Les séances de yoga du rire cartonnent chez Paul: "Des gens qui recherchent un exutoire"

On a peu de prise sur la période anxiogène et incertaine. Mais on peut calmer son angoisse.

E.W.
Les séances de yoga du rire cartonnent chez Paul: "Des gens qui recherchent un exutoire"

Paul Flasse n'en revient pas. Sa séance de yoga du rire de mercredi a accueilli 44 personnes. Le double de d'habitude. Elle a duré 1 h 40 au lieu de 1 h, personne ne voulant s'arrêter. "En fait, ce n'est pas tant le nombre de personnes que le type de public inscrit qui est frappant : des gens qui n'étaient jamais venus mais qui recherchent un exutoire", explique ce spécialiste du bien-être psychosocial au travail, formateur en communication non violente et trainer en yoga du rire qui indique être de plus en plus contacté pour des team-buildings en entreprises, pour soigner le moral des troupes. "Par le rire mais pas que."

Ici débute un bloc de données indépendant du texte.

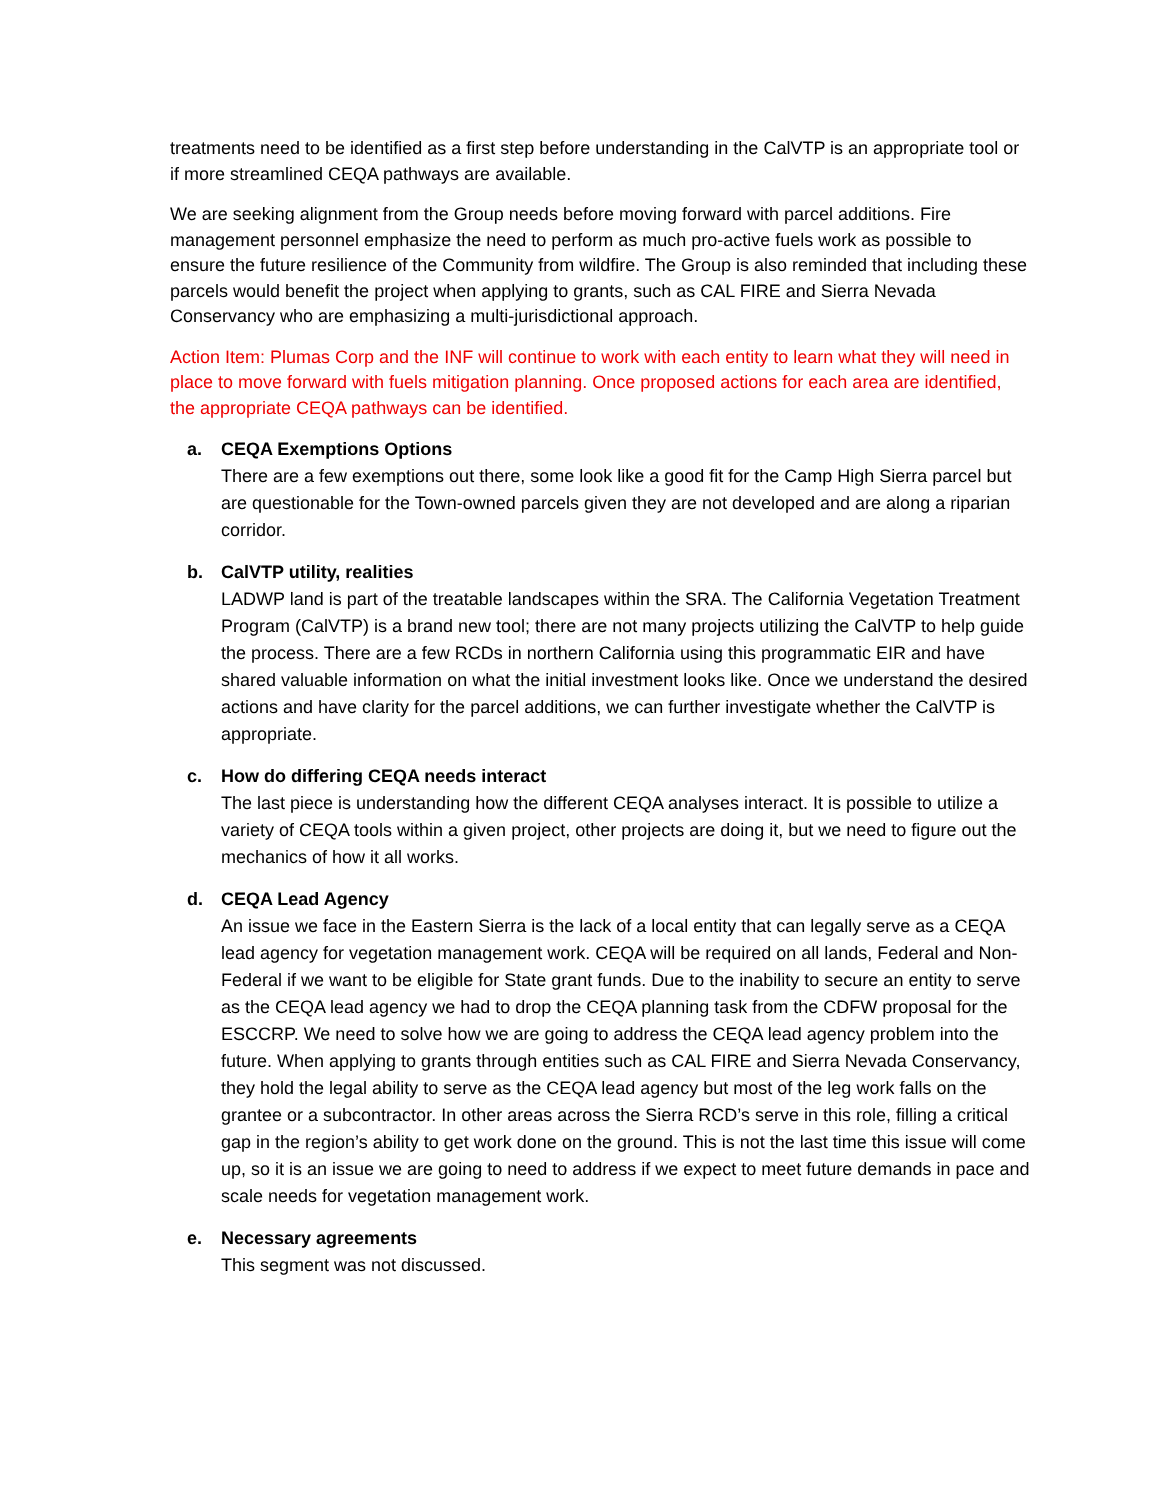treatments need to be identified as a first step before understanding in the CalVTP is an appropriate tool or if more streamlined CEQA pathways are available.
We are seeking alignment from the Group needs before moving forward with parcel additions. Fire management personnel emphasize the need to perform as much pro-active fuels work as possible to ensure the future resilience of the Community from wildfire. The Group is also reminded that including these parcels would benefit the project when applying to grants, such as CAL FIRE and Sierra Nevada Conservancy who are emphasizing a multi-jurisdictional approach.
Action Item: Plumas Corp and the INF will continue to work with each entity to learn what they will need in place to move forward with fuels mitigation planning. Once proposed actions for each area are identified, the appropriate CEQA pathways can be identified.
a. CEQA Exemptions Options
There are a few exemptions out there, some look like a good fit for the Camp High Sierra parcel but are questionable for the Town-owned parcels given they are not developed and are along a riparian corridor.
b. CalVTP utility, realities
LADWP land is part of the treatable landscapes within the SRA. The California Vegetation Treatment Program (CalVTP) is a brand new tool; there are not many projects utilizing the CalVTP to help guide the process. There are a few RCDs in northern California using this programmatic EIR and have shared valuable information on what the initial investment looks like. Once we understand the desired actions and have clarity for the parcel additions, we can further investigate whether the CalVTP is appropriate.
c. How do differing CEQA needs interact
The last piece is understanding how the different CEQA analyses interact. It is possible to utilize a variety of CEQA tools within a given project, other projects are doing it, but we need to figure out the mechanics of how it all works.
d. CEQA Lead Agency
An issue we face in the Eastern Sierra is the lack of a local entity that can legally serve as a CEQA lead agency for vegetation management work. CEQA will be required on all lands, Federal and Non-Federal if we want to be eligible for State grant funds. Due to the inability to secure an entity to serve as the CEQA lead agency we had to drop the CEQA planning task from the CDFW proposal for the ESCCRP. We need to solve how we are going to address the CEQA lead agency problem into the future. When applying to grants through entities such as CAL FIRE and Sierra Nevada Conservancy, they hold the legal ability to serve as the CEQA lead agency but most of the leg work falls on the grantee or a subcontractor. In other areas across the Sierra RCD’s serve in this role, filling a critical gap in the region’s ability to get work done on the ground. This is not the last time this issue will come up, so it is an issue we are going to need to address if we expect to meet future demands in pace and scale needs for vegetation management work.
e. Necessary agreements
This segment was not discussed.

On le sent tout de suite lorsque l'on a un bon fou rire ou un moment où l'on rit de bon cœur : on se sent mieux après. Sauf qu'en ce moment, même les conversations devant la machine à café sont faites de grogne, de peur, de fatigue. Paul Flasse l'avoue cependant bien volontiers : "Le rire ne va pas sauver le monde mais si on ne rit plus du tout, alors on est mal barré. Car la légèreté dans la souffrance, ça n'est pas nier cette souffrance ni dire que tout va bien, c'est tenir le coup. Se donner une bulle d'énergie pour agir mieux à son niveau."

Comment ça marche ? "C'est physiologique. Le cerveau ne voit pas la différence entre un 'vrai' rire et un rire provoqué. Il va libérer de toute façon des endorphines, des hormones antistress qui détendent, permettent de lâcher-prise. Avez-vous déjà entendu quelqu'un partir dans un rire incontrôlable lors d'un enterrement ? C'est la seule façon de contrer la montée d'adrénaline trop puissante que cette personne ressent, en dehors de la possibilité de faire du sport, de manger du chocolat, d'avoir un rapport sexuel ou de plonger ses mains dans l'eau chaude : des situations qui provoquent toutes la libération d'endorphines."

Les séances de yoga du rire vont permettre de ne pas attendre de rire mais de parvenir au rire : "On commence par des exercices de respiration, on travaille le diaphragme, on commence une mise en situation avec des bons rires mimés et on laisse le corps lâcher prise… le vrai rire arrive. Une libération." L'effet groupe joue, mais plus on rit ou l'on "joue" à rire, même seul, mieux c'est. Le yoga du rire favorise également l'apprentissage en boostant les neurotransmetteurs entre cerveau droit et gauche.